The bookstore regained its momentum and quickly became a hub of activities supporting the struggle of exiles from Central America.

During that time, Tede Matthews was a member of the collective involved in the Liberation School. He became widely known in the Mission for his activism in supporting the struggles in Central America.

Matthews was part of an organization called the Gay People for the Nicaraguan Revolution. He felt organizations coming together could create greater results than independently.

“I remember back in the eighties, the gay pride parade in June had what was called a Liberation Contingent and it being highly political. I marched with a group of women from El Salvador who weren’t gay women. They were marching with their husbands even, but they had a big banner and Tede was the one who started that,” said Graciela Trevisan, an Uruguayan writer and current collective member who was also part of the so called “Solidarity Movement” of the ‘80s.

It was in the early ‘90s that Trevisan received a phone call from Matthews that lead to the inception of the Spanish-speaking collection of the bookstore.

“He called saying he was going to start the Spanish-speaking section.
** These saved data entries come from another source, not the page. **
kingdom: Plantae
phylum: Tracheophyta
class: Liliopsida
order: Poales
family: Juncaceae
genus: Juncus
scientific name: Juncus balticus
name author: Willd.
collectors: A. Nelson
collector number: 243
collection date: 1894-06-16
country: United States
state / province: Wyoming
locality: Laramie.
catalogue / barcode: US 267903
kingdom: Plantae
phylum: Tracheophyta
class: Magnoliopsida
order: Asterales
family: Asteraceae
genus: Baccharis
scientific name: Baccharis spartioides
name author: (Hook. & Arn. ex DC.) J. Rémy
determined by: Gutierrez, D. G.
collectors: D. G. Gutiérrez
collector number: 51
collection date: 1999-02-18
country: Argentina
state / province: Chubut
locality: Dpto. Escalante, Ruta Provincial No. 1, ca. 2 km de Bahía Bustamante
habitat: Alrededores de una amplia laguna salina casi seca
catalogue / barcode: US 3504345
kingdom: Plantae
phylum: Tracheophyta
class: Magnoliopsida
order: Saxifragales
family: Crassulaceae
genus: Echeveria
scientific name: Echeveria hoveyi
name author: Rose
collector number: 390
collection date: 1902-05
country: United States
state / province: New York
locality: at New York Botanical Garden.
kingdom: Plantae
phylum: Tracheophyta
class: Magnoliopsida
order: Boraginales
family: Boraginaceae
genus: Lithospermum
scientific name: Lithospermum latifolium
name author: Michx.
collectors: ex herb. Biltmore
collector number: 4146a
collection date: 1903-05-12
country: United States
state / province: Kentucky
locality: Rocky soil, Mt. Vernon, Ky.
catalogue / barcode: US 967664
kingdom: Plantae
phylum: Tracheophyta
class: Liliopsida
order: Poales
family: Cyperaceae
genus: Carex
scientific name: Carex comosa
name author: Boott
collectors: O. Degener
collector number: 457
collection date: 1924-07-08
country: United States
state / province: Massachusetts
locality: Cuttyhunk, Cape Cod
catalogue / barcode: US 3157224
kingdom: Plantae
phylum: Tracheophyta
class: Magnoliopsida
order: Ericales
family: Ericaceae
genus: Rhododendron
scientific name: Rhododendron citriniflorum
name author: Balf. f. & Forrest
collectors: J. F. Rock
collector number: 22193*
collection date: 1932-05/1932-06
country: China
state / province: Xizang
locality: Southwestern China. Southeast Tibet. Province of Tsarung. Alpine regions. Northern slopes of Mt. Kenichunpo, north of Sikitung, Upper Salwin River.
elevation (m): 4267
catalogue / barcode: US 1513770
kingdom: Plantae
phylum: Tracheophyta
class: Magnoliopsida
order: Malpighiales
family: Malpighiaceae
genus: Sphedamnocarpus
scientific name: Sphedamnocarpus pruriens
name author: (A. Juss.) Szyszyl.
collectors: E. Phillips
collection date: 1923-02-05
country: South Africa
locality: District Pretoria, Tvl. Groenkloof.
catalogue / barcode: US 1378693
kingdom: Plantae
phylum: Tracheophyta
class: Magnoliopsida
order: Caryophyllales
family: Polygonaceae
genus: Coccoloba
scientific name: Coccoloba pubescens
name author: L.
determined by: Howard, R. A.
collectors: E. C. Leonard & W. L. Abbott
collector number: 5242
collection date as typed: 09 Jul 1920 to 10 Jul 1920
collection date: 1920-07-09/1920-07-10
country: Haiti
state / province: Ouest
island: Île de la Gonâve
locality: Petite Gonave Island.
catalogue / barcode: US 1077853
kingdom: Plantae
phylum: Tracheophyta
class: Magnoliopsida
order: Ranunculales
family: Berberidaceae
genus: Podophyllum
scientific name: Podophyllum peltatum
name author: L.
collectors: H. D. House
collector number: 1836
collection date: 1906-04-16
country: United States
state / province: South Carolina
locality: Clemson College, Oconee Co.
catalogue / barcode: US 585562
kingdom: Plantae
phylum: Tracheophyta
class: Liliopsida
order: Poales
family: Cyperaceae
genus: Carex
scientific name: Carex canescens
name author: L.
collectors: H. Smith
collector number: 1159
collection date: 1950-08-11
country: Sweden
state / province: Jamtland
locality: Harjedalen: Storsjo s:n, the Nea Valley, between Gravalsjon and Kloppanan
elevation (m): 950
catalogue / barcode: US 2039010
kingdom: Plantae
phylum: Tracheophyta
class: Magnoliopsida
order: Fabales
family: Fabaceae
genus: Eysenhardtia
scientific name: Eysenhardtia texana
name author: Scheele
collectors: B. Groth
I thought it was a very pioneering idea for an independent bookstore that doesn’t identify completely as a Latino bookstore,” said Trevisan.

It was soon after that the collective realized they could remain true to their principles by seeking out and featuring innovative and cutting-edge work for their community.

Oddly enough, Mahaney says the store actually does better during conservative times when the community reaches out for help.

When the Gulf War erupted in 1990, Modern Times received phone calls from people who wanted to educate themselves about the Middle East, the economics of oil and the politics of military technology —books whose sales records up to that point would never have justified holding on to them.

After demonstrations protesting the World Trade Organization summit held in Seattle, Washington in 2000 inspired a new generation of activists, Modern Times responded immediately with a Globalization series.

In 2009, the bookstore established a non-profit to run their cultural activities as a survival tactic against an assault from big business chain stores that had recently lead to the death of independent bookstores like Cody’s books in Berkeley and Stacey’s in San Francisco.

Today, Modern Times continues to maintain the curve on social and cultural movements with monthly poetry readings, literary and community events like the Fall Zine Expo and Book Arts Fair.

The cultural legacy of Matthews, who died of complications from HIV, is honored with the Tede Matthews Initiative, made up of a new generation of collective members committed to providing the community with a literate and lively exchange of ideas and ideals.

The initiative partners with Mission community cultural organizations, schools, artists and educators to launch workshops and cultural events to support Bay Area activists and literary communities.

Modern Times continues to stay competitive despite the current threat of online booksellers, by evolving with the present, always looking forward and never looking back.